Shania Twain Honors Country Music ‘Sheroes’ Loretta, Dolly and Reba as ACM Awards Host
Shania Twain made her ACM Awards hosting debut at the 61st show in Las Vegas, paying tribute to Loretta Lynn, Dolly Parton and Reba McEntire
Key Takeaways
- Shania Twain honored Reba, Dolly and Loretta in a heartfelt ACM tribute.
- The 60-year-old star celebrated women leading country music at the ACMs.
- Twain called hosting the ACM Awards a full-circle career milestone moment.
There are nights when country music feels less like a genre and more like a family reunion—and Sunday, May 17, was one of them. Shania Twain stepped onto the stage at the MGM Grand Garden Arena in Las Vegas as host of the 61st Academy of Country Music Awards, and the first thing she did was turn around and thank the women who made her career possible.
If you’ve been singing along to “Any Man of Mine” since the mid-’90s, this was a moment worth pausing for.
A first-time host with decades of history on that stage
Twain, 60, made her ACM Awards hosting debut this year, taking the reins from Reba McEntire. And from the moment she opened the show, you could tell she was savoring every second.
“Thank you Las Vegas. Thank you Lainey [Wilson] and congratulations on your wedding last Sunday. Like Lainey, I cannot sit still either because I tell you I am so full of energy and excitement that I am hosting the concert of the year for the first time ever,” Twain told the crowd.

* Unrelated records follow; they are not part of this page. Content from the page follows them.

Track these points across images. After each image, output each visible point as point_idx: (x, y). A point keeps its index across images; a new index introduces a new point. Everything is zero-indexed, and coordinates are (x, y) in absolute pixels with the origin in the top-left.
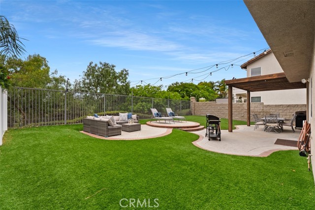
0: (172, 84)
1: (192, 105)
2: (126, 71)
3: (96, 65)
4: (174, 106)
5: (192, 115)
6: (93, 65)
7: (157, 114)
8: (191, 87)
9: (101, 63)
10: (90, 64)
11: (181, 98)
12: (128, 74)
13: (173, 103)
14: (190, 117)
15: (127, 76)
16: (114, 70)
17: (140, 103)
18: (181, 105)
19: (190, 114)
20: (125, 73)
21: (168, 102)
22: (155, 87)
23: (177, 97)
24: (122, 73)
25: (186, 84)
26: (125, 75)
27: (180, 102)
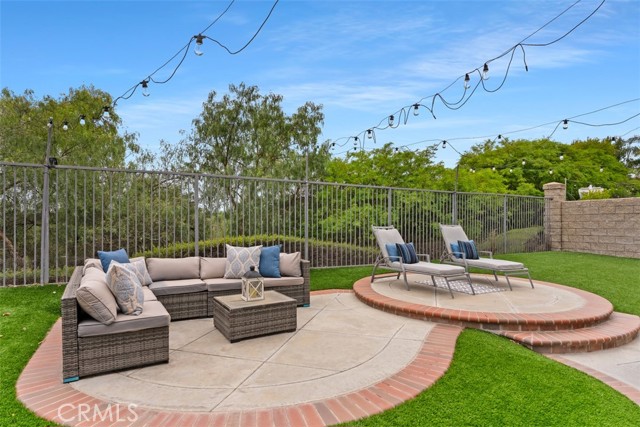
0: (474, 149)
1: (551, 214)
2: (314, 109)
3: (226, 98)
4: (479, 217)
5: (549, 248)
6: (218, 99)
7: (399, 249)
8: (540, 152)
9: (233, 89)
10: (211, 97)
11: (504, 189)
12: (320, 118)
13: (472, 205)
14: (543, 259)
15: (319, 125)
16: (277, 109)
17: (354, 208)
18: (506, 214)
19: (542, 244)
20: (310, 114)
21: (455, 203)
22: (408, 155)
23: (491, 186)
24: (301, 116)
25: (520, 143)
26: (312, 122)
27: (502, 202)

“Tonight the ACM awards are choosing Vegas, and I sure do love this town and nothing makes me happier than being with these amazing stars sitting right here in the front.”
Then came the part that hit home for so many longtime fans. Twain paid homage to a slew of country music greats—including the women who hosted the annual event before her: Loretta Lynn, Dolly Parton and Reba McEntire.
For anyone who grew up with “Coal Miner’s Daughter” spinning on the record player or “Jolene” coming through a kitchen radio, hearing those names spoken from that stage felt like a thank-you note to our own memories, too.
Walking in some pretty incredible footsteps
Twain has been open about what this hosting gig means to her. “I’m thrilled to be hosting the 61st ACM Awards in Las Vegas, a place that feels like home,” she said in an April press release, according to Us Weekly. “It’s such an honor to be part of this incredible night celebrating country music’s biggest stars, especially with so many talented women leading nominations this year. I can’t wait to welcome all of the fans and artists out for this unforgettable night.”
ACM CEO Damon Whiteside echoed that excitement when the announcement was first made. “We are honored to welcome global music superstar Shania Twain as our host this year. We couldn’t imagine a more perfect icon to follow our previous iconic hosts Dolly, Garth [Brooks] and Reba, blending one of the most important nights in country music with the excitement of Las Vegas.”
Whiteside also nodded to Twain’s long history with the show: “Shania has an impressive history on the ACM Awards stage, including her win of the coveted ACM Entertainer of the Year trophy and receiving the ACM Poet’s Award honoring her prolific songwriting career.”
A trophy case full of memories
If you’ve followed Twain’s career from the start, the numbers will feel familiar. She has won five ACM Awards and received 14 nominations over the years. Her honors include Top New Female Vocalist and Album of the Year for The Woman in Me in 1996, the Double Diamond Award for both The Woman in Me and Come on Over in 1999, Entertainer of the Year in 2000 and the Poet’s Award in 2022.
For fans who wore out cassette tapes of those albums in their cars, that timeline reads like a soundtrack to a couple of decades of real life—first apartments, road trips, weddings, kitchen dance parties.
Why this night meant so much to her
Days before the show, Twain told Billboard what she was most looking forward to. “It’s a chance for me to just get back with everybody,” she said in the interview, published Tuesday, May 12. “It’s one of the rare moments when I get the chance to see everybody and catch up with a lot of the newer artists. A lot of them I have not met yet, and I’m excited to just be among the whole experience of the ACMs.”
After hosting the People’s Choice Country Awards in 2024, Twain came in with a hosting style that’s all her own—warm, a little unpredictable and decidedly hers.
“I like to put my own personality into things because I’m a terrible reader. If I rely entirely on the teleprompter, I’m definitely going to stumble and get lost,” she explained. “I just really like having fun and going with the flow, getting into the excitement that I’ll be sharing with the artists who are performing and up for awards.”
The Reba effect
And of course, no conversation about ACM hosting is complete without Reba McEntire, 71, who has helmed the show 18 times.
“When it comes to Reba, she’s flawless,” Twain said. “I’m definitely more of a fly-by-the-seat-of-my-pants kind of person, very spontaneous, which makes it a different style and character to hosting something. But Reba is everything. She’s funny, she’s a great actress, which makes her really good at getting the flow of speaking and cadence. She’s just a pro.”
Two women, two styles—and a whole lot of history connecting them. For fans who’ve loved them both, that’s the real headline.